For every line in the records below that contains the word "administered", add one to a count, and report only that count.

Stored data:
__________________________________________________

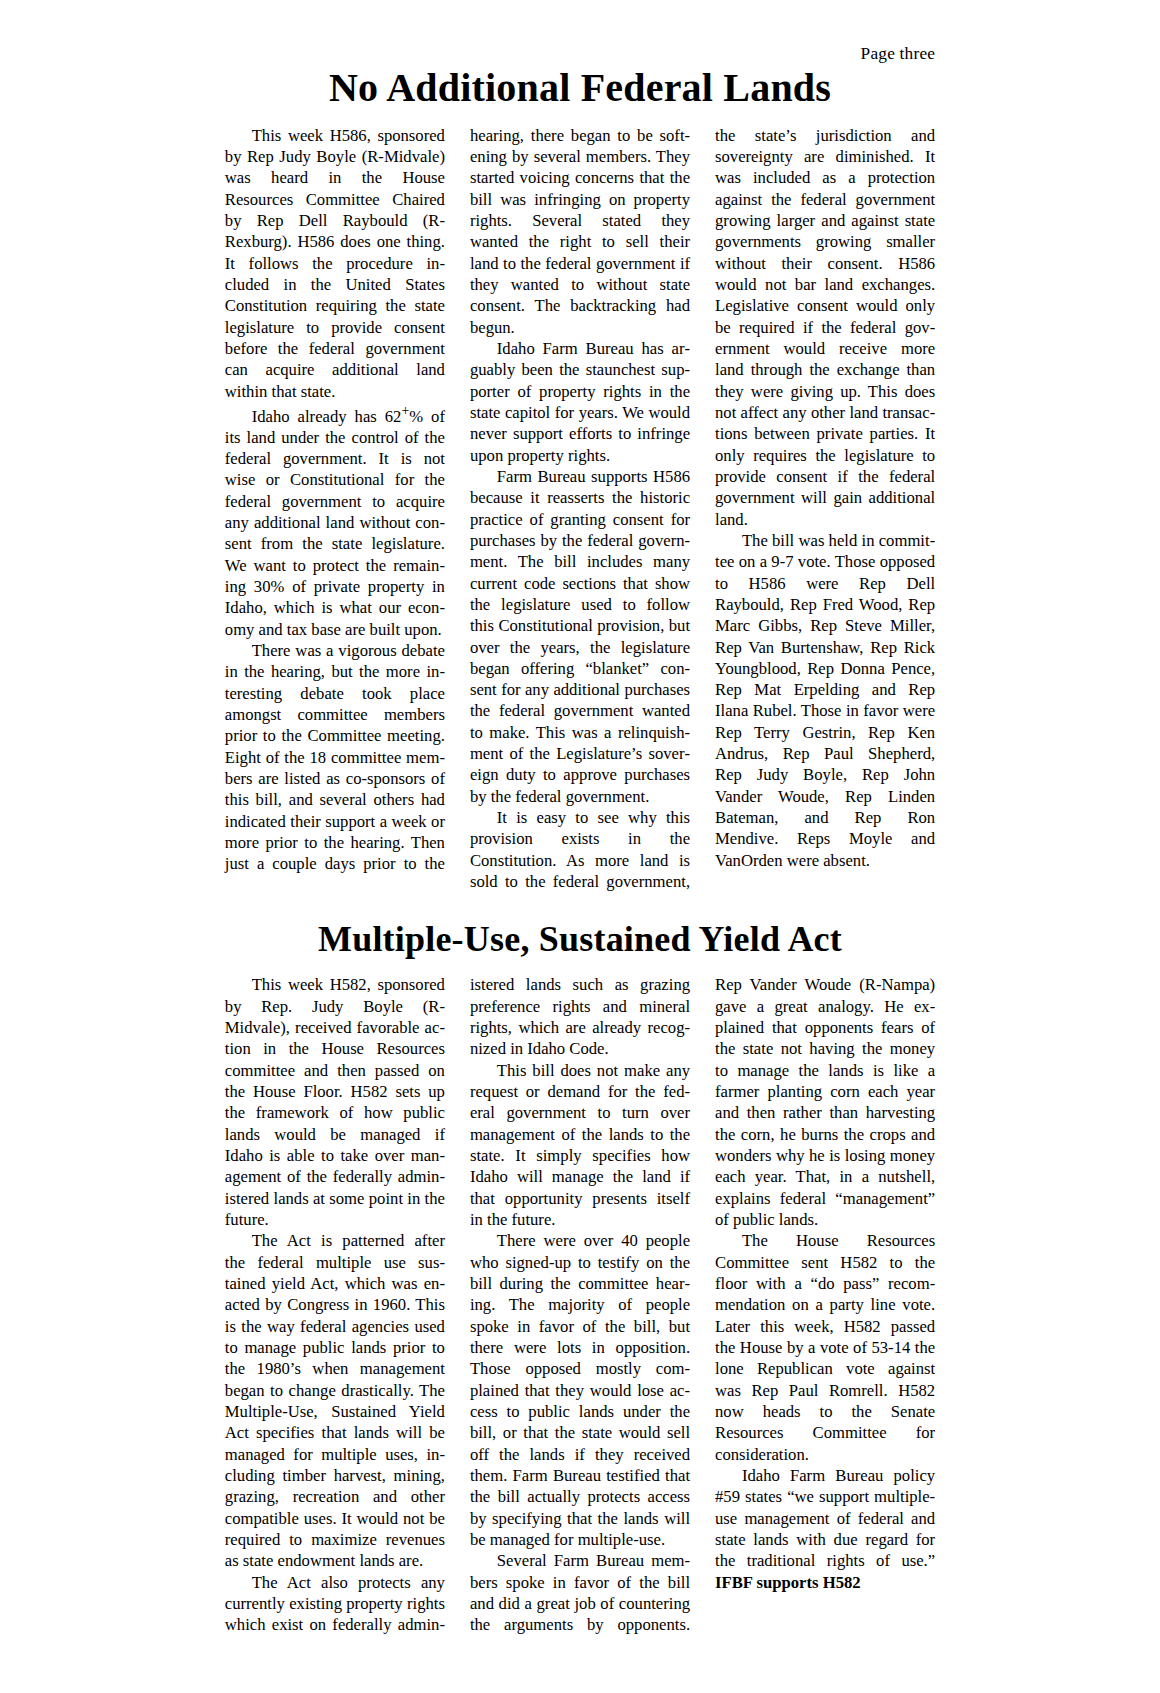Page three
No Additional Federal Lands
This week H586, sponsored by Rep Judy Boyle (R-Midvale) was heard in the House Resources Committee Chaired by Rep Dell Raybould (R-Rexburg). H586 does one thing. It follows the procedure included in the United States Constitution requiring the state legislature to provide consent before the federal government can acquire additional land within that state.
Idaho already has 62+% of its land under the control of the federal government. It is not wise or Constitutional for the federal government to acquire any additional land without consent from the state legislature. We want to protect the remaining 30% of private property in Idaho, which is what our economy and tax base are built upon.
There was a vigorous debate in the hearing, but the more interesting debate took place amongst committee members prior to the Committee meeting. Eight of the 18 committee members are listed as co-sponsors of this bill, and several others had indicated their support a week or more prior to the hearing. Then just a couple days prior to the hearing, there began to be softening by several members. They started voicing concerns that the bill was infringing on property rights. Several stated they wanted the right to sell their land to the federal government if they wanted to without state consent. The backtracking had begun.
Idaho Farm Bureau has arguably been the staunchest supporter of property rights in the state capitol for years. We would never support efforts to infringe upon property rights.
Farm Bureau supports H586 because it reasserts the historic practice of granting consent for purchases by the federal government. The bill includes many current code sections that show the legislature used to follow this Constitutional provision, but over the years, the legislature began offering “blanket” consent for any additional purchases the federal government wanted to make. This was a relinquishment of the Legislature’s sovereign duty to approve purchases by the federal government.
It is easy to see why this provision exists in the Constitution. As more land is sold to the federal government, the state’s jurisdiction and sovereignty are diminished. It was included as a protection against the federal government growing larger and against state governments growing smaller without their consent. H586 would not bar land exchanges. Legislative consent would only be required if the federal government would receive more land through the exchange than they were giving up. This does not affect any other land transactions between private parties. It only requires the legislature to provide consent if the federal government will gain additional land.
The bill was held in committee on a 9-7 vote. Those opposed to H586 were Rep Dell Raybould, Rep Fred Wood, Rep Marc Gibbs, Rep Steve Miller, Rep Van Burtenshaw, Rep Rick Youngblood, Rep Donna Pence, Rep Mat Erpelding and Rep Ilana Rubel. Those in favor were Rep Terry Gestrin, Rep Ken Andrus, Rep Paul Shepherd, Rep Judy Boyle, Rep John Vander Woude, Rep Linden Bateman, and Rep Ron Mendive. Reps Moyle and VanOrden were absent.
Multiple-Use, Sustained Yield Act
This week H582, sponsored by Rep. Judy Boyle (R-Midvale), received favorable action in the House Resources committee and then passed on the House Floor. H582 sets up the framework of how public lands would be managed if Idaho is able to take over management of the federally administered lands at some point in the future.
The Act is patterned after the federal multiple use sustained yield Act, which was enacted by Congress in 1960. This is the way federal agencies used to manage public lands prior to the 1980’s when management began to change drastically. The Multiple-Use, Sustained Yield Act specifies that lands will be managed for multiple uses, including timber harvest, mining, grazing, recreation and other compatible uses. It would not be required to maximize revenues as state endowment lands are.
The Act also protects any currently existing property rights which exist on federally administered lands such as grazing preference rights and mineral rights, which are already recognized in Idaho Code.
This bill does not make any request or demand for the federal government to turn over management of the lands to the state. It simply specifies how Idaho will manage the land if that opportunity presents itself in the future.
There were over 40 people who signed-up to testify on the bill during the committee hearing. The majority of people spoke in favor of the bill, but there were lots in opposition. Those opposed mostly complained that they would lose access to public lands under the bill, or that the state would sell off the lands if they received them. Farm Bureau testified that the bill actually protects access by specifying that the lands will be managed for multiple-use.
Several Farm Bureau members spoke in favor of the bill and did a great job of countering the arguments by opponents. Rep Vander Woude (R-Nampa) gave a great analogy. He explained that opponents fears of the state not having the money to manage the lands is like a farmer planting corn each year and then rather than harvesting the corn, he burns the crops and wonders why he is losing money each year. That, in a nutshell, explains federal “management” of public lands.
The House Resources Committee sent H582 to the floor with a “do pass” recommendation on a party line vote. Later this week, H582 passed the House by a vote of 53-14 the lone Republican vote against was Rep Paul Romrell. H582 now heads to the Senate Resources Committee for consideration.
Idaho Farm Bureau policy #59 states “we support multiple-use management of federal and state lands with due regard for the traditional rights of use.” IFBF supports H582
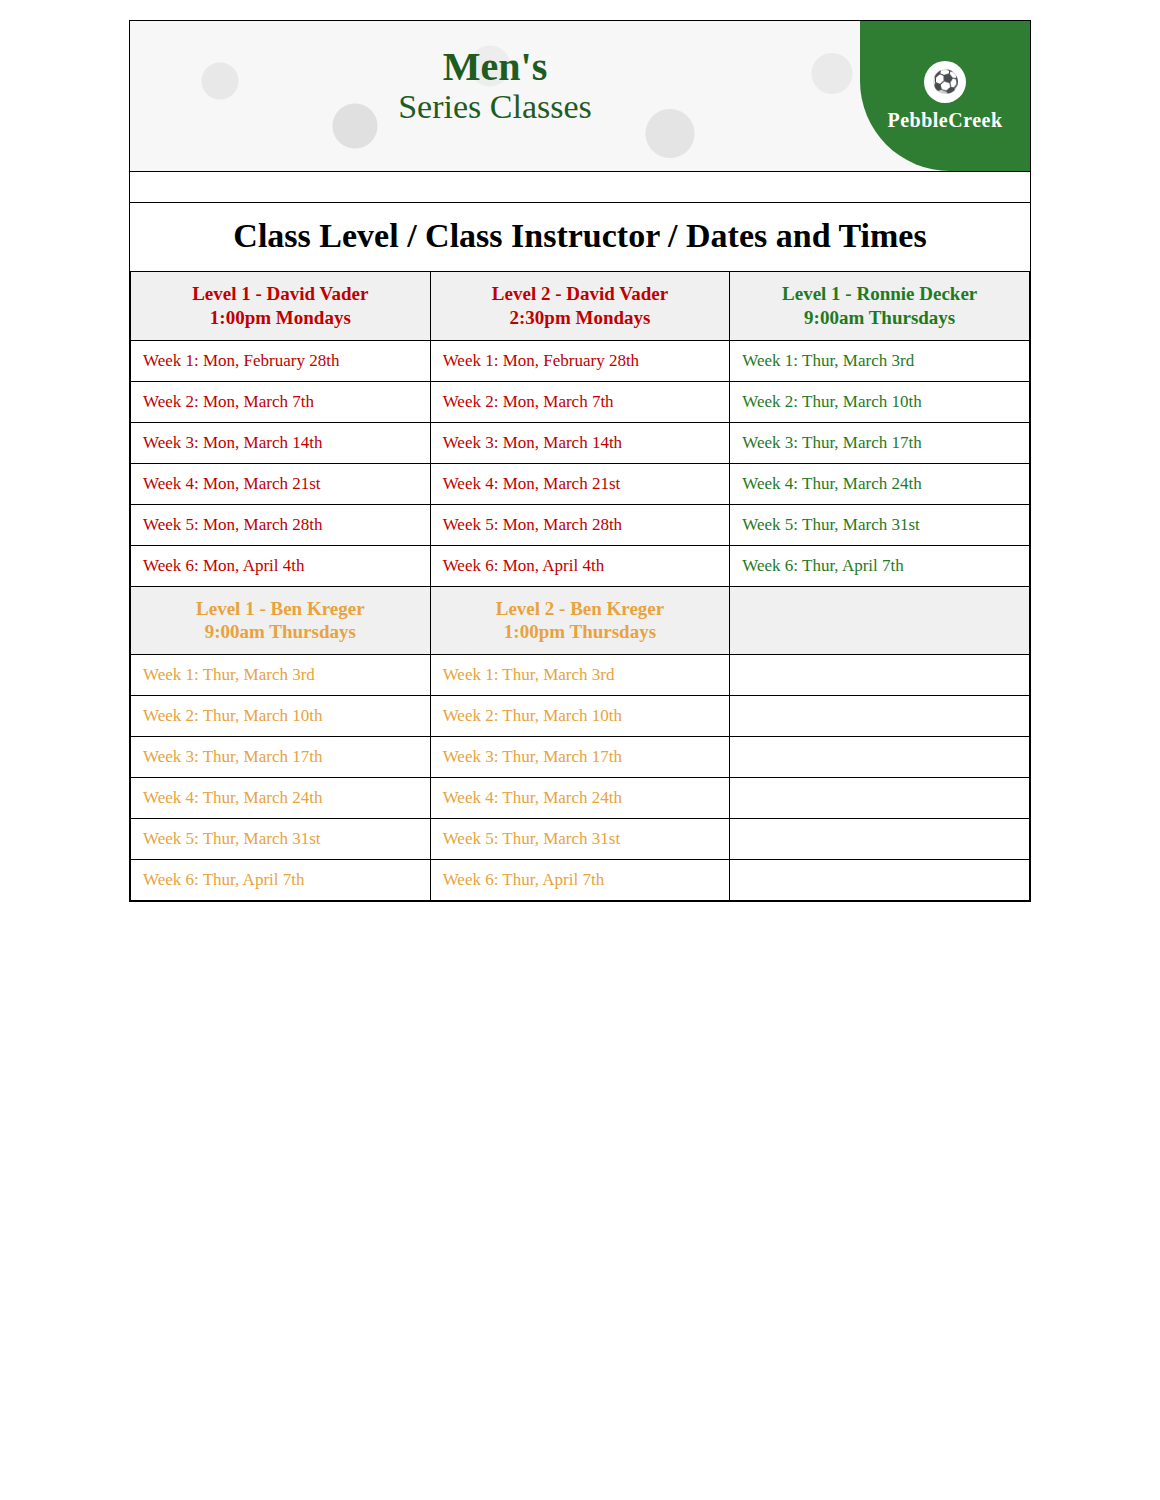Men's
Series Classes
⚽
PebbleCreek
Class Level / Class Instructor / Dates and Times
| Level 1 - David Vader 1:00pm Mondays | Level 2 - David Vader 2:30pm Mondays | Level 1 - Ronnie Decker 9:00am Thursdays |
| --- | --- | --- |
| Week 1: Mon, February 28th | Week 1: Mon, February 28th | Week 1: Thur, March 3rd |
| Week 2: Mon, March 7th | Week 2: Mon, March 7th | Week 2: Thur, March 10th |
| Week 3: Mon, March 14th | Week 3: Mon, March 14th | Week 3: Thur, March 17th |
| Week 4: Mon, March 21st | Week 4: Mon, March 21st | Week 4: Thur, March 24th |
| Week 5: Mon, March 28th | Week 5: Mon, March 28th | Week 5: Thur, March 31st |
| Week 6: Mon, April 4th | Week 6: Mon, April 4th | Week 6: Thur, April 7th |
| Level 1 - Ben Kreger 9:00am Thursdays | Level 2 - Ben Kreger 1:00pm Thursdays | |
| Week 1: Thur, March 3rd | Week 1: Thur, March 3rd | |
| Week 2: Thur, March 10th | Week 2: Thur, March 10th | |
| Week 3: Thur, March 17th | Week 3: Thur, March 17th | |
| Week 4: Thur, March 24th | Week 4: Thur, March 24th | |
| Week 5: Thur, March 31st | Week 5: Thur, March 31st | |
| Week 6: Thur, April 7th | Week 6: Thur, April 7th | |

__________________________________________________

▶ _Reply_
2